Provided data:
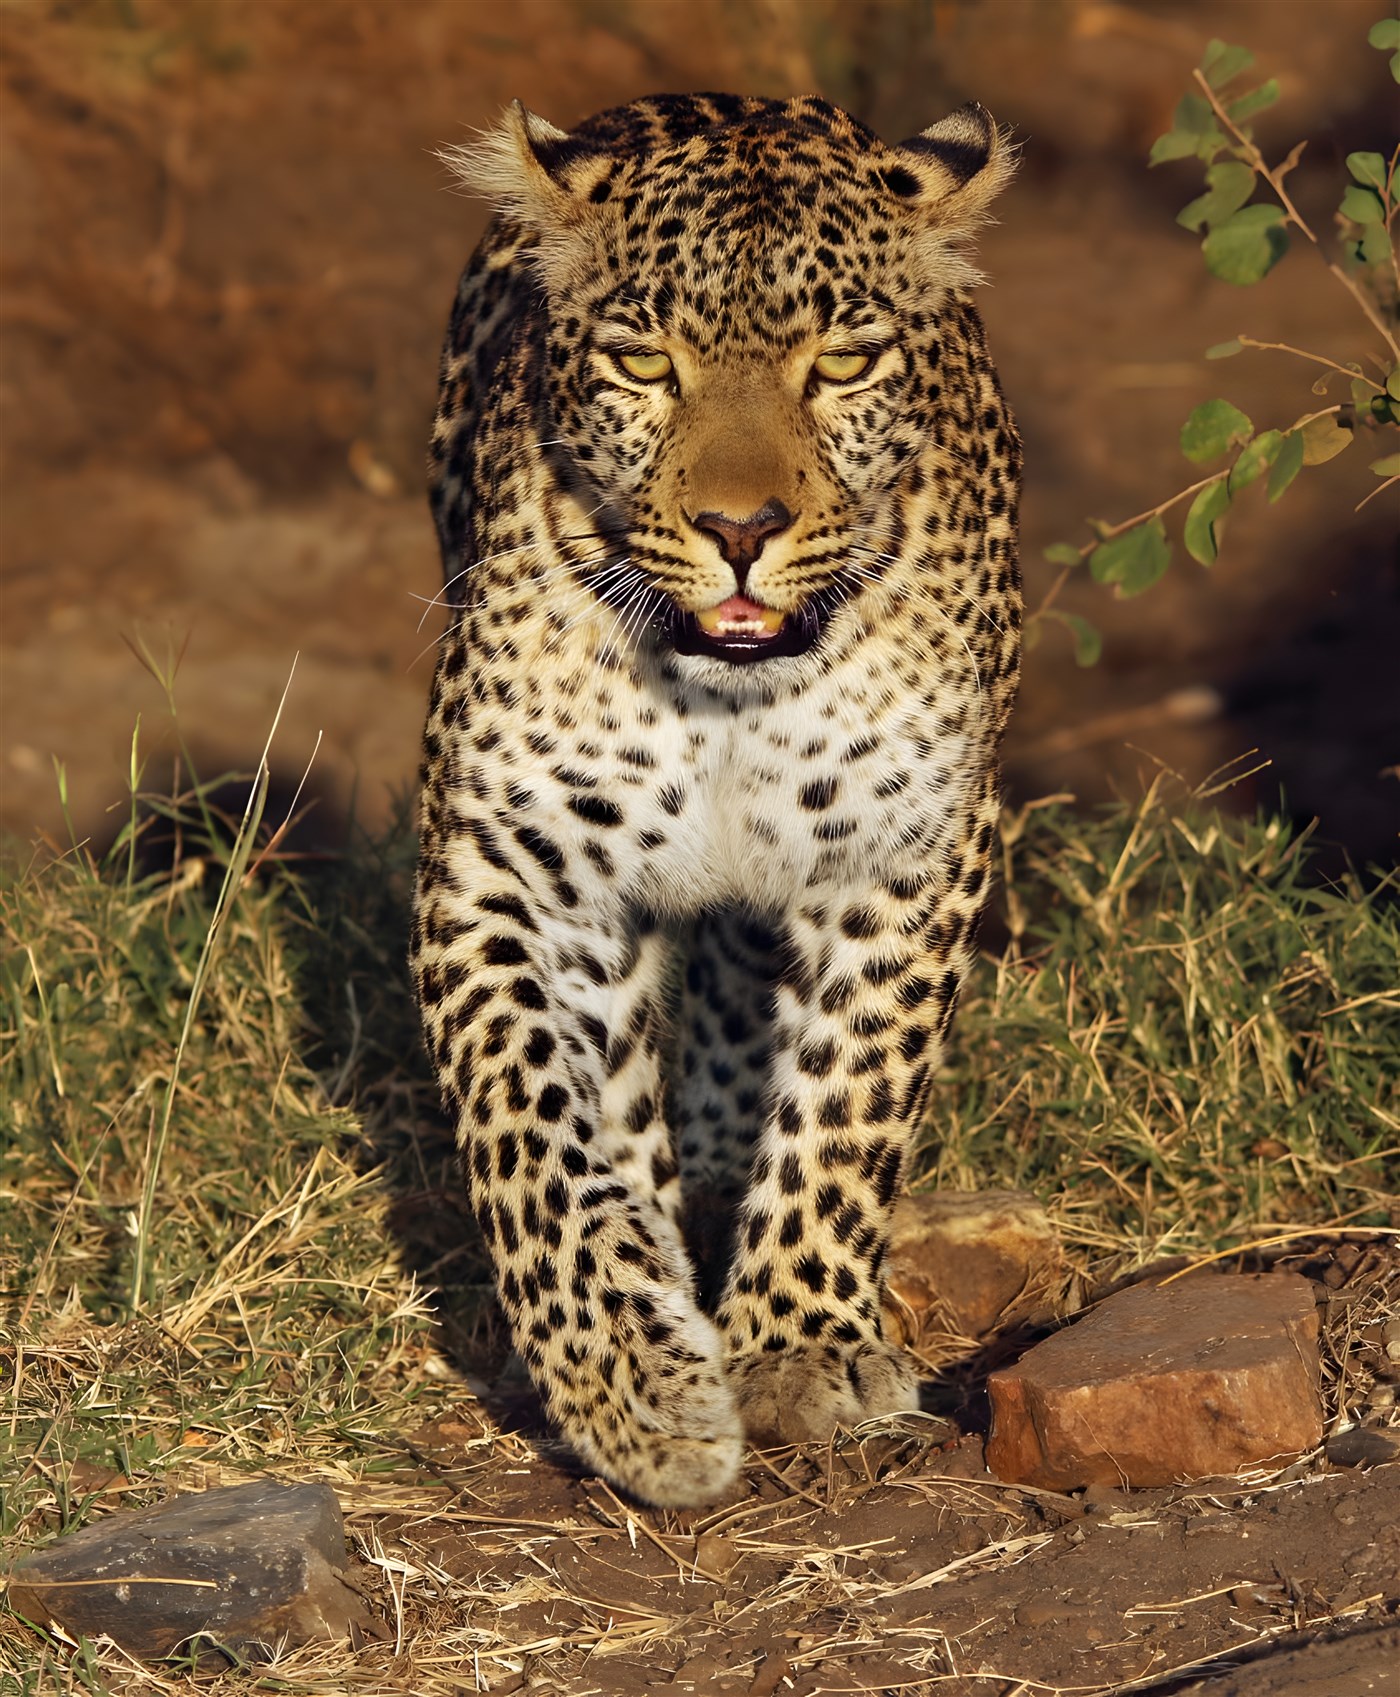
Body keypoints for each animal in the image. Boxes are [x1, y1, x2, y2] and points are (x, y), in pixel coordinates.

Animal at [412, 91, 1021, 1509]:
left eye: (841, 363)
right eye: (644, 364)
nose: (740, 528)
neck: (729, 699)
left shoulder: (908, 854)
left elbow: (850, 1096)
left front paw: (794, 1344)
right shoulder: (504, 862)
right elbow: (530, 1120)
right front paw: (635, 1386)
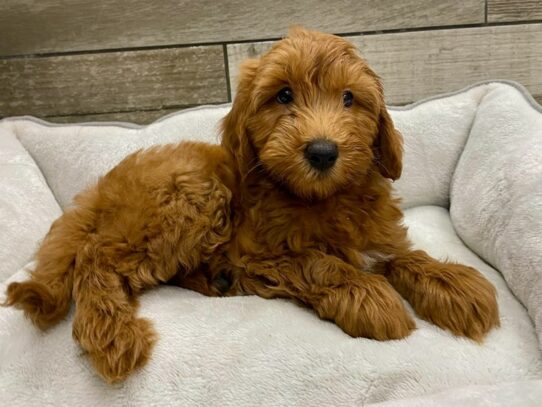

How to complete this task:
Leave out every picture, and repeat word for word only the lines from the one holding "nose: (740, 528)" through the end of the entries above, both ends included.

Exercise answer:
nose: (740, 528)
neck: (729, 699)
left shoulder: (908, 854)
left elbow: (850, 1096)
left front paw: (794, 1344)
right shoulder: (504, 862)
right elbow: (530, 1120)
right front paw: (635, 1386)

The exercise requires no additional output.